Other typical maize export markets for South Africa outside the African continent, include Japan, Taiwan, Vietnam and South Korea. While these particular countries have not featured prominently in the 2019/20 marketing year exports, which were largely dominated by African countries, we anticipate that they could return in the 2020/21 marketing year. We think the potential increased supplies could lead to possibly attractive or competitive prices in the coming months, which should be a catalyst for increased exports to countries outside the continent.

Moreover, we estimate that South Africa’s soybeans and sunflower seed 2019/20 season harvest could lift by 26% and 12% from the previous season, to 1.48 million tonnes and 761 070 tonnes, respectively.
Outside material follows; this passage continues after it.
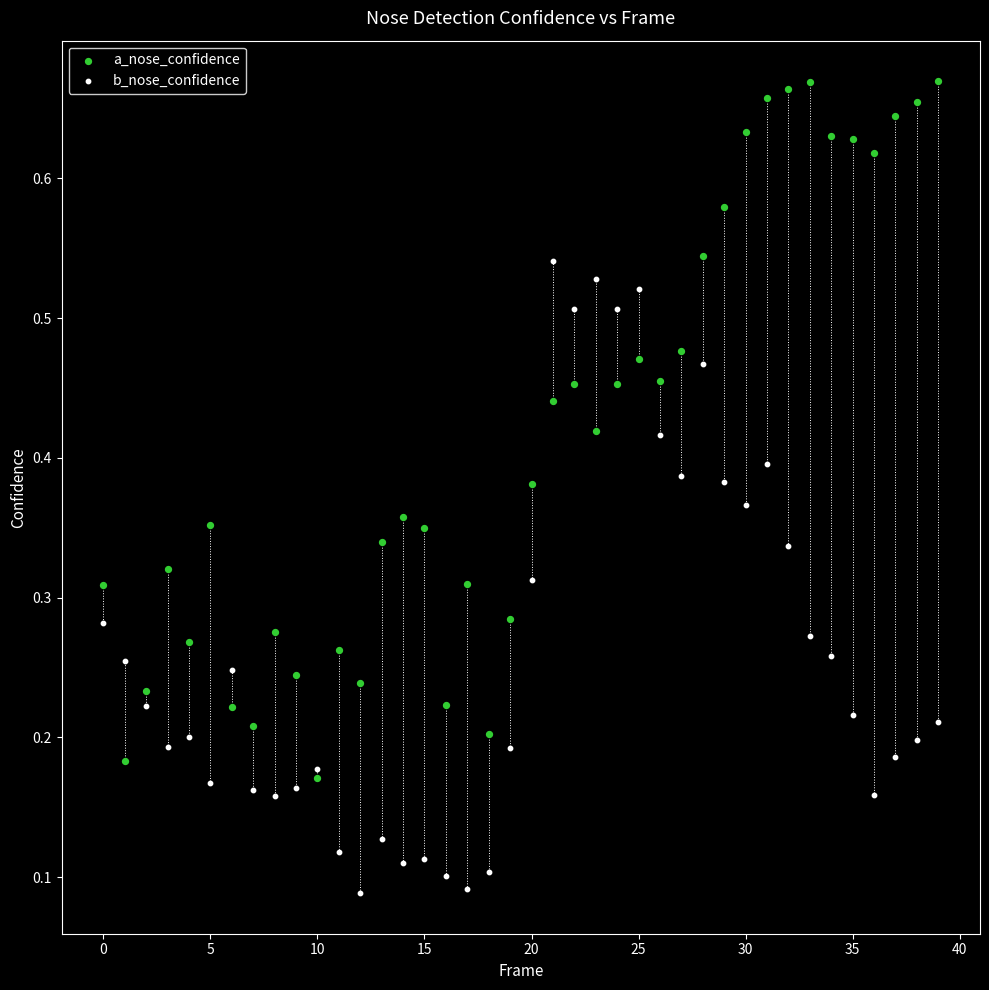

What are all the series names shown in the legend?

a_nose_confidence, b_nose_confidence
This too is underpinned by an expansion in area plantings and anticipation of higher yields. Our soybean yield estimate is 1.95 tonnes per hectare, with sunflower seed yield estimate at 1.38 tonnes per hectare. All these are within the historic range of seasons of good rainfall. Unlike maize, however, South Africa could remain a net importer of soybean products, specifically oil cake, and a net importer of sunflower oil, irrespective of the potential improvement in the harvest. This is largely caused by the growing domestic demand for these particular oilseed products.

Overall, an improvement in the summer crop harvest bodes well with South Africa’s food price inflation for the year. As a result of our optimism on 2019/20 summer crop yields, food price inflation could remain benign in 2020, hovering around 4% y/y in our view.